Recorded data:
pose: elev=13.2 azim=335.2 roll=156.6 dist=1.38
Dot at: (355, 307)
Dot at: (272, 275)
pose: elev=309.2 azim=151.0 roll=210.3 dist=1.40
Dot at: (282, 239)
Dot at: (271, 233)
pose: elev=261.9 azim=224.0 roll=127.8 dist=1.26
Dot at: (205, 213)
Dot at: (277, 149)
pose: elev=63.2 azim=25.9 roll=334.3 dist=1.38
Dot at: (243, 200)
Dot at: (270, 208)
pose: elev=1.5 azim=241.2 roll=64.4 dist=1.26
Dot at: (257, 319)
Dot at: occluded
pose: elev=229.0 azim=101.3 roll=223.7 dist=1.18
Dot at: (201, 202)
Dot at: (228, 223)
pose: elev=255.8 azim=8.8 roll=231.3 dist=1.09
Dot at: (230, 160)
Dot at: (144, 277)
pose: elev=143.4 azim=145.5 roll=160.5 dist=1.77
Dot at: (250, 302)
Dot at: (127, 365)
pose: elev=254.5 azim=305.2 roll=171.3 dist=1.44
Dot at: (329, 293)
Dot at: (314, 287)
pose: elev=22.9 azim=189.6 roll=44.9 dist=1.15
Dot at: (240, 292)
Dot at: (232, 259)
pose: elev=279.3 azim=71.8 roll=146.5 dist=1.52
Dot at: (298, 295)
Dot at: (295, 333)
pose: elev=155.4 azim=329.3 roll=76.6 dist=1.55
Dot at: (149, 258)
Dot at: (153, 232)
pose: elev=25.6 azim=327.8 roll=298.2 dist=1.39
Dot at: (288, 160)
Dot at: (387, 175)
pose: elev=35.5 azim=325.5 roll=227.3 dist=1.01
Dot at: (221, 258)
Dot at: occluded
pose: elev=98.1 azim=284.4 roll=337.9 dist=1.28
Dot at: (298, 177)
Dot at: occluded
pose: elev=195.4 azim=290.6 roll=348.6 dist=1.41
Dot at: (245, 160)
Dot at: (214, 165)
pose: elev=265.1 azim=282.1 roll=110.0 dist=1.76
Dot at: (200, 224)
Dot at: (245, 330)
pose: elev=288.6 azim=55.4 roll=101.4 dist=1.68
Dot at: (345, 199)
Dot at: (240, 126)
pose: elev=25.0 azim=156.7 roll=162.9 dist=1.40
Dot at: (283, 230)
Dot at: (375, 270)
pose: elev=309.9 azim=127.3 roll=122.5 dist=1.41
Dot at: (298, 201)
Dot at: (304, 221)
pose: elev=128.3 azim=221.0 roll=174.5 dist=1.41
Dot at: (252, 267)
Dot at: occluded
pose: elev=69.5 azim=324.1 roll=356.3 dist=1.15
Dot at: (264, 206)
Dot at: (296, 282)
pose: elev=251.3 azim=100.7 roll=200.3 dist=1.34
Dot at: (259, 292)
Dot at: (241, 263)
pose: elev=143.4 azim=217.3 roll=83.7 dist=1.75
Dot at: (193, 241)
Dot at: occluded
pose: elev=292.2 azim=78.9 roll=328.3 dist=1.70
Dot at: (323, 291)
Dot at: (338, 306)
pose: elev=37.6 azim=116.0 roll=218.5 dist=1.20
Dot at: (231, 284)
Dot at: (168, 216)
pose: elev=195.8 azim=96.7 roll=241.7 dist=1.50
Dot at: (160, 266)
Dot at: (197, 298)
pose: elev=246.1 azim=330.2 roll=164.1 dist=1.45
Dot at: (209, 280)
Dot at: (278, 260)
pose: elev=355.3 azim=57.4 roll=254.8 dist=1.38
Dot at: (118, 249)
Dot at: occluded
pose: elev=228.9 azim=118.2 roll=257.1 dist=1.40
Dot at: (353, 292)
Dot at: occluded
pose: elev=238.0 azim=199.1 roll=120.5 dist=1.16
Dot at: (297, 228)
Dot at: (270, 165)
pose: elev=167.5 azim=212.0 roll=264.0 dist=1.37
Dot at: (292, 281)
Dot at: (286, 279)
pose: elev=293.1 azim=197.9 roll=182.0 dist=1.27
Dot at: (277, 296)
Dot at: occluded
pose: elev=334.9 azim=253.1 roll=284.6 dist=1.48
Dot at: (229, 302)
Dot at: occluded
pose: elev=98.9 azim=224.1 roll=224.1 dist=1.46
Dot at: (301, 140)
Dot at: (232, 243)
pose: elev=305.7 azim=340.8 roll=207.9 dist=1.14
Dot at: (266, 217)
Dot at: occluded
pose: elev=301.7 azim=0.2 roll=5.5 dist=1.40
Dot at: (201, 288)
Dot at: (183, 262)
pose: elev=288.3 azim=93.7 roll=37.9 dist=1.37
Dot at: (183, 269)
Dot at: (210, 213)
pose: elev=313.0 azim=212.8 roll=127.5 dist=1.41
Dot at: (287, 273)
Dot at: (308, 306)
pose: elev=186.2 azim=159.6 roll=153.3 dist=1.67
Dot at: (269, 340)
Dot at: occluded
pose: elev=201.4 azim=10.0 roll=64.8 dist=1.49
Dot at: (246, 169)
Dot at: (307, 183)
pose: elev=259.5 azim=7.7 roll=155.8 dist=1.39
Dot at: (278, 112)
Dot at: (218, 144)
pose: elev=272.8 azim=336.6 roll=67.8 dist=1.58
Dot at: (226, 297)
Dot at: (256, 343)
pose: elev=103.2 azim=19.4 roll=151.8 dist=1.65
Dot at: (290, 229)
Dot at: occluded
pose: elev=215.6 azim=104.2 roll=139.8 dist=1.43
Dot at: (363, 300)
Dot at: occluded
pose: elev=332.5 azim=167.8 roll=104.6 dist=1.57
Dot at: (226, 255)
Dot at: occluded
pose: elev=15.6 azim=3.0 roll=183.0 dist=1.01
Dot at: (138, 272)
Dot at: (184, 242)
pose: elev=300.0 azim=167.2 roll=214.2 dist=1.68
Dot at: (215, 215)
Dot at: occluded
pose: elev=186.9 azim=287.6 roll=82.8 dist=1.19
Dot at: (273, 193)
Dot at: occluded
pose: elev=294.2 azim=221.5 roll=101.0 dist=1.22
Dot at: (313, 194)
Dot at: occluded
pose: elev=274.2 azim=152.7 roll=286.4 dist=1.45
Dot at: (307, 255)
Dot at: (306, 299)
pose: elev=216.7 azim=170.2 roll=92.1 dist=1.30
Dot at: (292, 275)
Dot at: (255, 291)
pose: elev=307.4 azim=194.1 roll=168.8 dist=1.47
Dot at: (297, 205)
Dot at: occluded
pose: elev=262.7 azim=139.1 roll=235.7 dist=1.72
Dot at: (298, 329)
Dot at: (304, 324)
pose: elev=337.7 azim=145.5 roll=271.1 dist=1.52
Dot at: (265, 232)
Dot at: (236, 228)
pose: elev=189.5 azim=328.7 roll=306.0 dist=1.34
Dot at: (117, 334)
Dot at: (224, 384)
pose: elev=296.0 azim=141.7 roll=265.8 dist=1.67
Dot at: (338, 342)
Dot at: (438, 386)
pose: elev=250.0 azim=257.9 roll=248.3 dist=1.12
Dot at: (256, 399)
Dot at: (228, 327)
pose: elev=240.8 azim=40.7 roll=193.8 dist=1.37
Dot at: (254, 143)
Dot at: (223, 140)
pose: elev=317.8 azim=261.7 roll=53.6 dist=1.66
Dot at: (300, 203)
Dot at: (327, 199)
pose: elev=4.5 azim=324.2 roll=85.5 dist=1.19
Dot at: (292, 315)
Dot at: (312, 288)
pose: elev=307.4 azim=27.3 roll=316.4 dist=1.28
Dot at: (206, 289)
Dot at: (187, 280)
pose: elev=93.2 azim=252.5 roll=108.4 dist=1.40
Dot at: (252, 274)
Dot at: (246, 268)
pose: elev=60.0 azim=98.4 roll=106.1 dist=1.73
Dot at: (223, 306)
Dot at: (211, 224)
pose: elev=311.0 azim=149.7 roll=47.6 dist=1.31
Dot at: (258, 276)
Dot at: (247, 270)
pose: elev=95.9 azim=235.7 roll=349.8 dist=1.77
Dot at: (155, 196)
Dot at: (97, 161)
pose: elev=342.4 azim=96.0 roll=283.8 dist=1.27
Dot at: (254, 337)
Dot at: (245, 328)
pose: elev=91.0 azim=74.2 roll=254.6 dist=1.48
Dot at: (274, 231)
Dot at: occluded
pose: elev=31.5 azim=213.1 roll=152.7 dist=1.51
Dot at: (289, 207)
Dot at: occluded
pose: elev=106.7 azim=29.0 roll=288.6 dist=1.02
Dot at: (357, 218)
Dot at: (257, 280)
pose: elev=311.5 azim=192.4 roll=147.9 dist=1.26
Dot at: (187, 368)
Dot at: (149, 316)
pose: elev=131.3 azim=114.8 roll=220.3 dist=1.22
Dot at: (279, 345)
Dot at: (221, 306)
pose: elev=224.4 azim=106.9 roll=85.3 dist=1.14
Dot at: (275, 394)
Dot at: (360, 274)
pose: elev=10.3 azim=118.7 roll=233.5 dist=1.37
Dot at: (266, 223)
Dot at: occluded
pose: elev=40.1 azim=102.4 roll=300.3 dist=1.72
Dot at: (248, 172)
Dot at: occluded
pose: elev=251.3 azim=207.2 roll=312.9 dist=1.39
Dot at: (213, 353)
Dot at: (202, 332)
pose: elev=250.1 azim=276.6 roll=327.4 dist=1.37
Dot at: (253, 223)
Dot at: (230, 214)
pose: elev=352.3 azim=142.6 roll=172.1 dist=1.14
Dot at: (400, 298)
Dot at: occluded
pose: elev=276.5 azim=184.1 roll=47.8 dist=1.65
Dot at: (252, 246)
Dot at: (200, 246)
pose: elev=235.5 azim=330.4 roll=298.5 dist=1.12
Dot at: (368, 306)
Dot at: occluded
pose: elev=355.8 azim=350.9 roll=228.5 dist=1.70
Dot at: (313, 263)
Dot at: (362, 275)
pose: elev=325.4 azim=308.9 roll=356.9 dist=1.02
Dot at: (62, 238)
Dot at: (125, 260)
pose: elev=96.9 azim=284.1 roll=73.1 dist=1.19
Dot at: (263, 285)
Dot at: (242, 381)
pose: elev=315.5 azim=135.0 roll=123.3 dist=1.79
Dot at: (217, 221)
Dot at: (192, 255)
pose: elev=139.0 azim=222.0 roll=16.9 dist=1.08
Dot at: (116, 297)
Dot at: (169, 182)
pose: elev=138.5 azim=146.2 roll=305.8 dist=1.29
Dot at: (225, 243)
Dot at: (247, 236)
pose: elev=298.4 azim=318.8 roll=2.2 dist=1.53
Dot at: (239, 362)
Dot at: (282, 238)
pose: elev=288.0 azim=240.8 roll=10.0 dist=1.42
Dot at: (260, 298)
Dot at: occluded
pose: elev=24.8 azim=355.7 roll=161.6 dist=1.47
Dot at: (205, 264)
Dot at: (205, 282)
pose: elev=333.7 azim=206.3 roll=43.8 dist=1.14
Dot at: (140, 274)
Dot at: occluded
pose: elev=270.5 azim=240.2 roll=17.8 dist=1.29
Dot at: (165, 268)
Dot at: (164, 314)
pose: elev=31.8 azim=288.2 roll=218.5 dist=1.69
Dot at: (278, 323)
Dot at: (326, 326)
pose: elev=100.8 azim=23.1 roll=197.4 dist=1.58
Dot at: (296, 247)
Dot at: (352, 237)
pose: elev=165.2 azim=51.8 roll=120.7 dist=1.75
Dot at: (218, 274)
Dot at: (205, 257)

WHAT YOU NEED TO DO:
Start at the line containing "pose: elev=300.0 azim=167.2" and stop after the line containing "Dot at: (228, 327)". Reproduce that stretch of the data with "pose" swapped for "view" and nothing else altered.

EXERCISE OUTPUT:
view: elev=300.0 azim=167.2 roll=214.2 dist=1.68
Dot at: (215, 215)
Dot at: occluded
view: elev=186.9 azim=287.6 roll=82.8 dist=1.19
Dot at: (273, 193)
Dot at: occluded
view: elev=294.2 azim=221.5 roll=101.0 dist=1.22
Dot at: (313, 194)
Dot at: occluded
view: elev=274.2 azim=152.7 roll=286.4 dist=1.45
Dot at: (307, 255)
Dot at: (306, 299)
view: elev=216.7 azim=170.2 roll=92.1 dist=1.30
Dot at: (292, 275)
Dot at: (255, 291)
view: elev=307.4 azim=194.1 roll=168.8 dist=1.47
Dot at: (297, 205)
Dot at: occluded
view: elev=262.7 azim=139.1 roll=235.7 dist=1.72
Dot at: (298, 329)
Dot at: (304, 324)
view: elev=337.7 azim=145.5 roll=271.1 dist=1.52
Dot at: (265, 232)
Dot at: (236, 228)
view: elev=189.5 azim=328.7 roll=306.0 dist=1.34
Dot at: (117, 334)
Dot at: (224, 384)
view: elev=296.0 azim=141.7 roll=265.8 dist=1.67
Dot at: (338, 342)
Dot at: (438, 386)
view: elev=250.0 azim=257.9 roll=248.3 dist=1.12
Dot at: (256, 399)
Dot at: (228, 327)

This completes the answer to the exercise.